On August 30, 2017, Blackhawk announced the acquisition of Portland, Maine-based CashStar, which provides digital gift cards to major retailers and restaurants, for $175 million in cash.

On January 16, 2018, Blackhawk announced that it would be acquired by Silver Lake and P2 Capital Partners for $3.5 Billion.

On April 8, 2020, Blackhawk acquired SVM Cards, a provider of gas station and retail branded gift cards in the gift and B2B spaces.

On November 6, 2020, Blackhawk Network announced it had completed its acquisition of National Gift Card (NGC), one of North America's largest card and prepaid technology companies.

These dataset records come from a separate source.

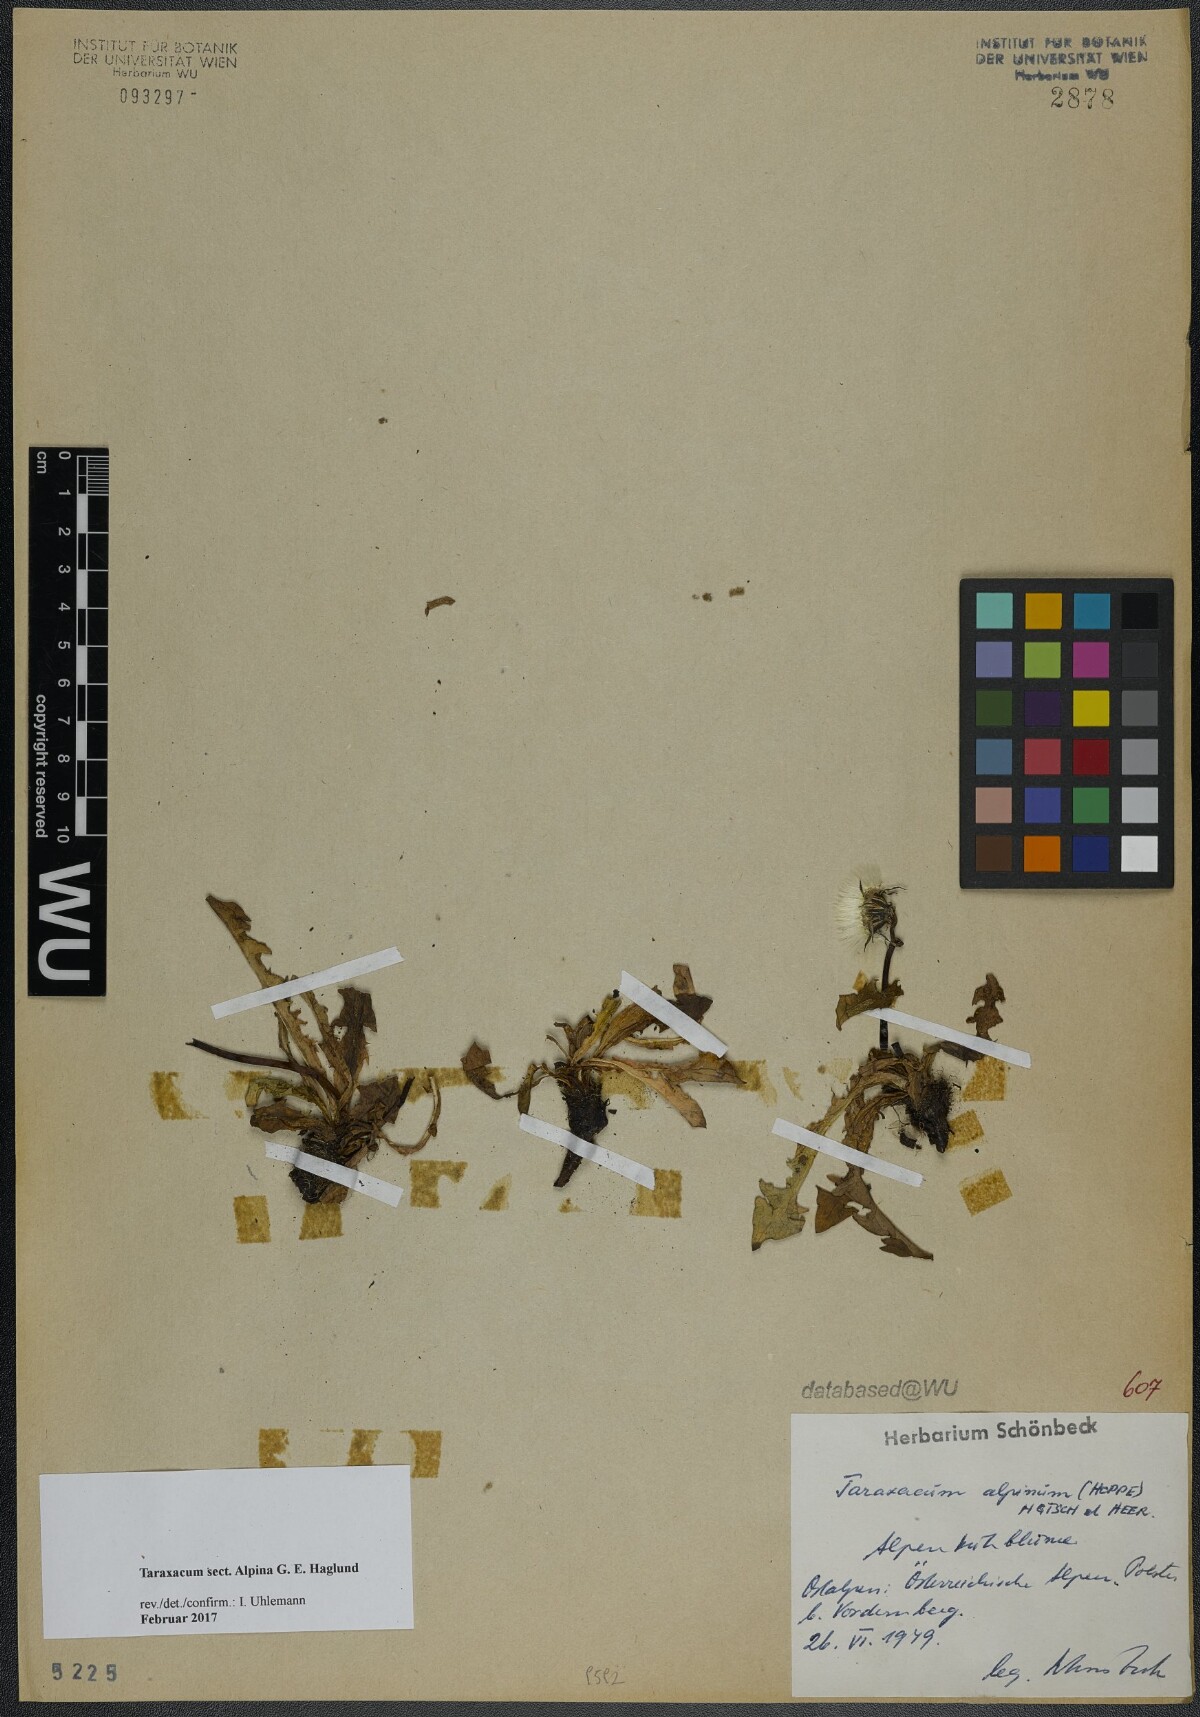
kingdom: Plantae
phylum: Tracheophyta
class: Magnoliopsida
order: Asterales
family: Asteraceae
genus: Taraxacum
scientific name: Taraxacum
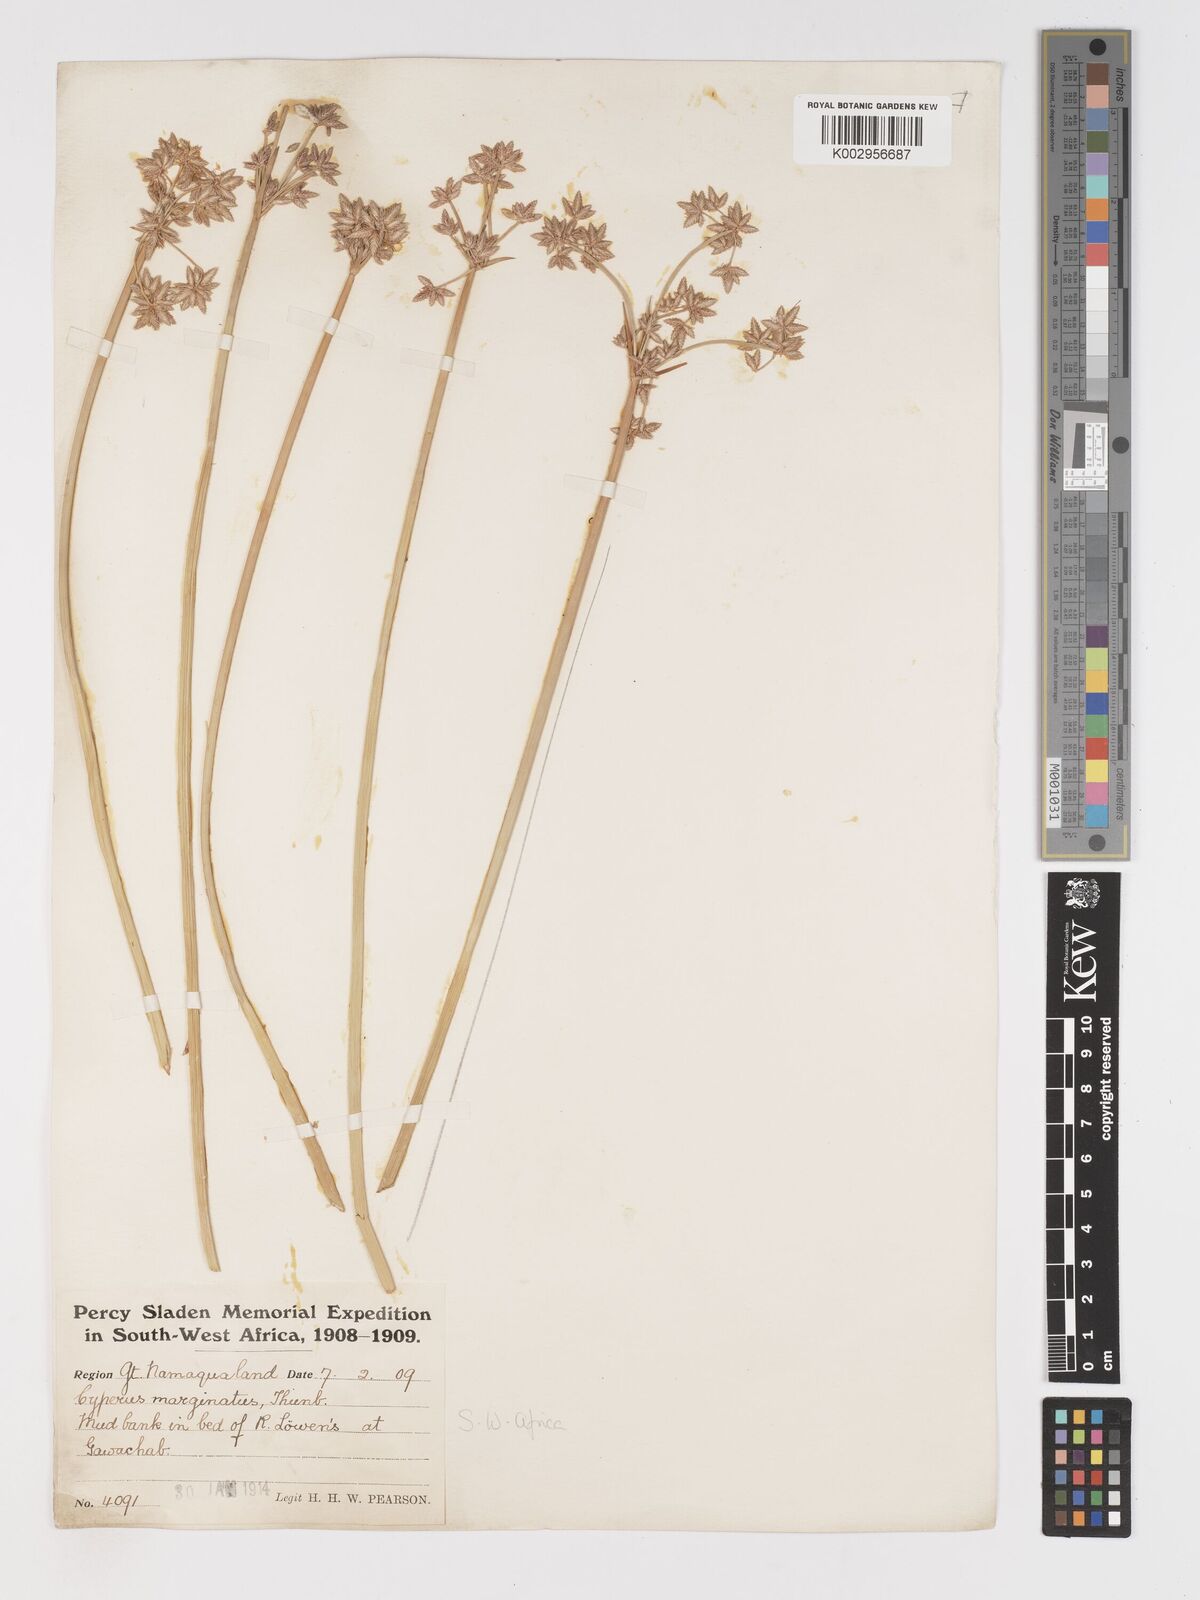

In the summer of 2022, Blackhawk Network launched the employee benefits platform Blackhawk Network Extras.

On January 5. 2023, the last of Safeway's Blackhawk gift cards were taken offline, ending Blackhawk's relationship with its former parent company.

==Market==
Blackhawk announced two partnerships in 2015. The first was with Stockpile, to distribute gift cards on their behalf. The move was seen as innovative by the Palo Alto-based startup, as it allowed consumers to purchase a gift card that can be redeemed to open and fund an account with stock. By partnering with Blackhawk, Stockpile would sell their gift card products in retail stores already partnered with Blackhawk. Samsung announced a partnership with Blackhawk later the same year to allow gift cards to be integrated into Samsung Pay.

In May 2016, when Priceline founder Jay Walker first announced the launch of Upside, a gift card rewards program for business travelers willing to be more flexible with their bookings, he stated he would be working with Blackhawk.